Levitt calls his fellow Greyhound travellers “a segment of the US that’s lesser seen”, people who aren’t tweeting, marching or otherwise making themselves heard. Riding with them means he gets an understanding of what certain sections of society are thinking. He felt the financial crisis approaching and predicted Donald Trump’s presidential victory a year before it happened. His recent neo-Nazi seatmate showed him photos of his buddies with Trump t-shirts and swastikas. A canary in the coal mine?

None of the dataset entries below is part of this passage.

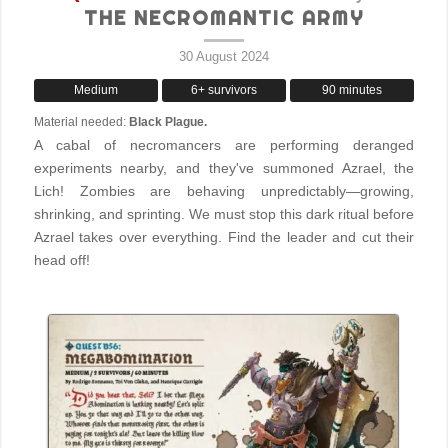
THE NECROMANTIC ARMY
30 August 2024
Medium
6+ survivors
90 minutes
Material needed:
Black Plague.
A cabal of necromancers are performing deranged
experiments nearby, and they've summoned Azrael, the
Lich! Zombies are behaving unpredictably—growing,
shrinking, and sprinting. We must stop this dark ritual before
Azrael takes over everything. Find the leader and cut their
head off!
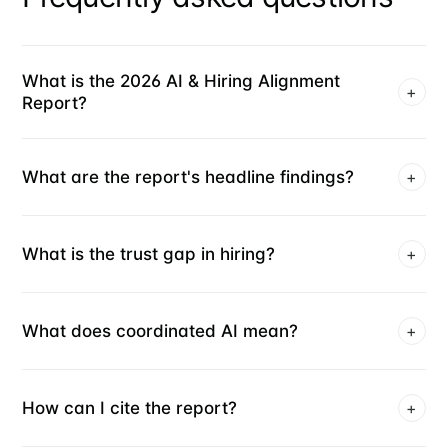
What is the 2026 AI & Hiring Alignment
+
Report?
What are the report's headline findings?
+
What is the trust gap in hiring?
+
What does coordinated AI mean?
+
How can I cite the report?
+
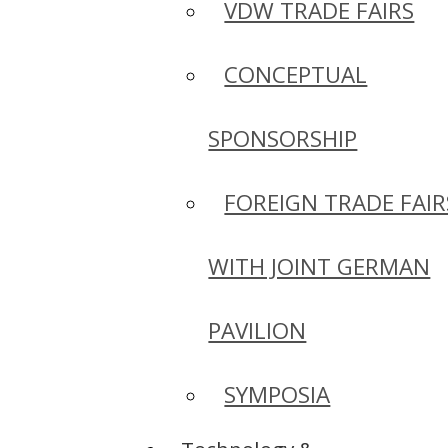
VDW TRADE FAIRS
CONCEPTUAL
SPONSORSHIP
FOREIGN TRADE FAIR
WITH JOINT GERMAN
PAVILION
SYMPOSIA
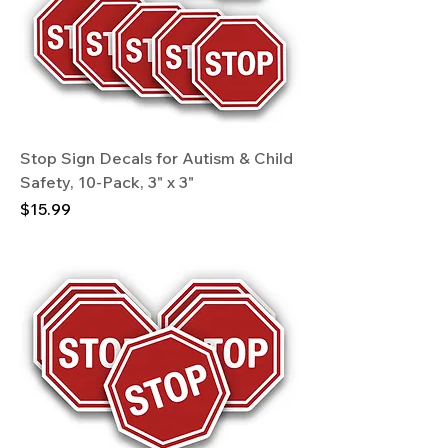
Stop Sign Decals for Autism & Child
Safety, 10-Pack, 3" x 3"
Price
$15.99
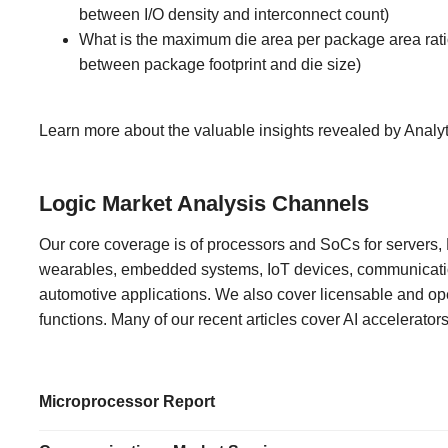
between I/O density and interconnect count)
What is the maximum die area per package area rati
between package footprint and die size)
Learn more about the valuable insights revealed by Analy
Logic Market Analysis Channels
Our core coverage is of processors and SoCs for servers
wearables, embedded systems, IoT devices, communicat
automotive applications. We also cover licensable and op
functions. Many of our recent articles cover AI accelerator
Microprocessor Report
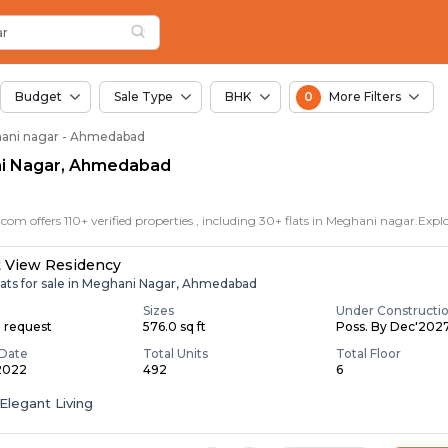
for Sale in Meghani 
hani Nagar
 Meghani Nagar
Nagar
ar
ar
Budget
Sale Type
BHK
0
More Filters
ghani nagar - Ahmedabad
ani Nagar, Ahmedabad
t View Residency
lats for sale in Meghani Nagar, Ahmedabad
Sizes
Under Constructi
n request
576.0 sq ft
Poss. By Dec'202
Date
Total Units
Total Floor
 2022
492
6
Elegant Living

Kind of. “I feel like the canary on the Greyhound,” he says.
There’s a fine line between engaging and appeasing, he says – especially when it comes to neo-Nazis – but Levitt thinks the Greyhound Diaries project has given him an invaluable understanding of other strata of society. And as someone with a voice, he feels responsible for telling their stories.

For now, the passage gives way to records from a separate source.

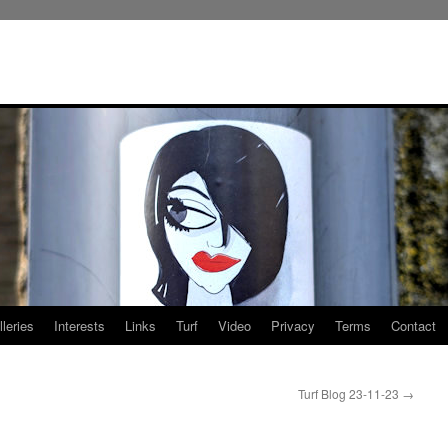
leries
Interests
Links
Turf
Video
Privacy
Terms
Contact
Turf Blog 23-11-23
→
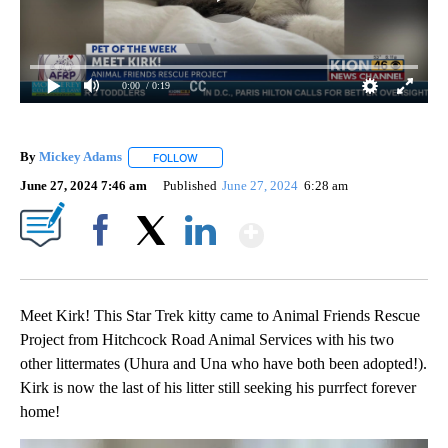
0:00
/ 0:19
By
Mickey Adams
FOLLOW
FOLLOW "" TO RECEIVE NOTIFICATIONS ABOUT
June 27, 2024 7:46 am
Published
June 27, 2024
6:28 am
Show More
Facebook
X
LinkedIn
Meet Kirk! This Star Trek kitty came to Animal Friends Rescue
Project from Hitchcock Road Animal Services with his two
other littermates (Uhura and Una who have both been adopted!).
Kirk is now the last of his litter still seeking his purrfect forever
home!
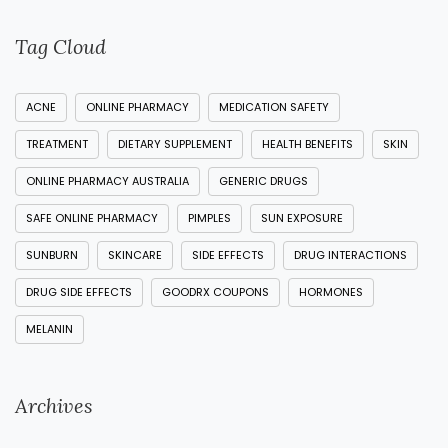
Tag Cloud
ACNE
ONLINE PHARMACY
MEDICATION SAFETY
TREATMENT
DIETARY SUPPLEMENT
HEALTH BENEFITS
SKIN
ONLINE PHARMACY AUSTRALIA
GENERIC DRUGS
SAFE ONLINE PHARMACY
PIMPLES
SUN EXPOSURE
SUNBURN
SKINCARE
SIDE EFFECTS
DRUG INTERACTIONS
DRUG SIDE EFFECTS
GOODRX COUPONS
HORMONES
MELANIN
Archives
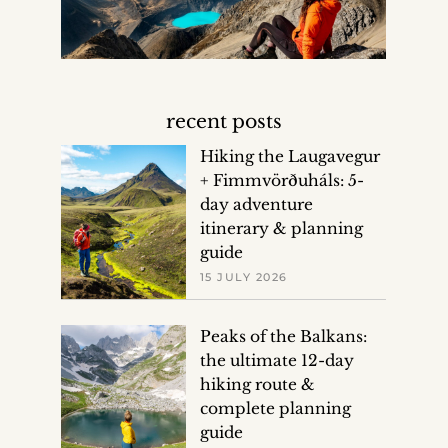
recent posts
Hiking the Laugavegur
+ Fimmvörðuháls: 5-
day adventure
itinerary & planning
guide
15 JULY 2026
Peaks of the Balkans:
the ultimate 12-day
hiking route &
complete planning
guide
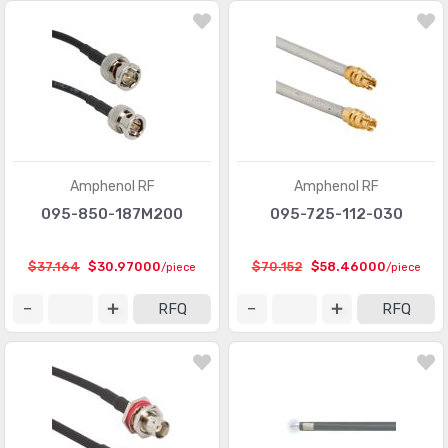
Amphenol RF
Amphenol RF
095-850-187M200
095-725-112-030
$37.164
$30.97000
$70.152
$58.46000
/piece
/piece
RFQ
RFQ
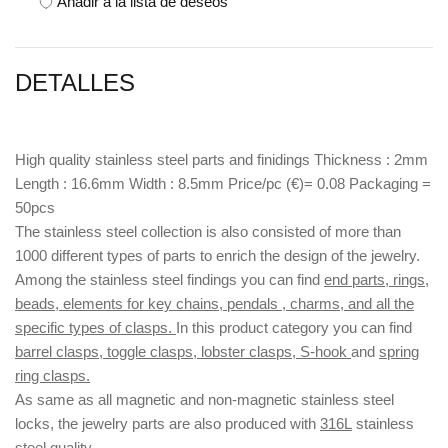
Añadir a la lista de deseos
DETALLES
High quality stainless steel parts and finidings Thickness : 2mm
Length : 16.6mm Width : 8.5mm Price/pc (€)= 0.08 Packaging =
50pcs
The stainless steel collection is also consisted of more than
1000 different types of parts to enrich the design of the jewelry.
Among the stainless steel findings you can find
end parts, rings,
beads, elements for key chains, pendals , charms, and all the
specific types of clasps.
In this product category you can find
barrel clasps, toggle clasps, lobster clasps, S-hook
and
spring
ring clasps.
As same as all magnetic and non-magnetic stainless steel
locks, the jewelry parts are also produced with
316L
stainless
steel quality.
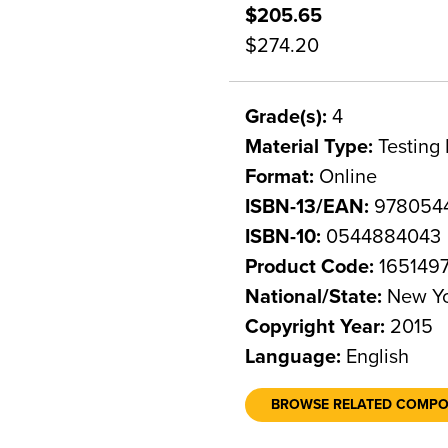
$205.65
$274.20
Grade(s):
4
Material Type:
Testing 
Format:
Online
ISBN-13/EAN:
978054
ISBN-10:
0544884043
Product Code:
165149
National/State:
New Y
Copyright Year:
2015
Language:
English
BROWSE RELATED COMP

“The level of division is so amped up in daily life, but person to person it’s not so acidic – you have more compassion for one another,” he says.
Levitt plans to keep riding the buses, but admits it isn’t for everyone. “I’d been to Bosnia, Iran and Rwanda as a war correspondent, and I was still scared to get on a Greyhound,” he says. “I had all these perceptions. Some of them were spot on.”
If you’re thinking of taking a long journey on Greyhound, he says, “big city rules” apply, and be prepared for physical discomfort – Dallas to California, for example, requires a couple of overnights in the coach – but it can be transformative. “It’s not luxurious but it’s very evocative,” he says. Even when you’re next to a white supremacist.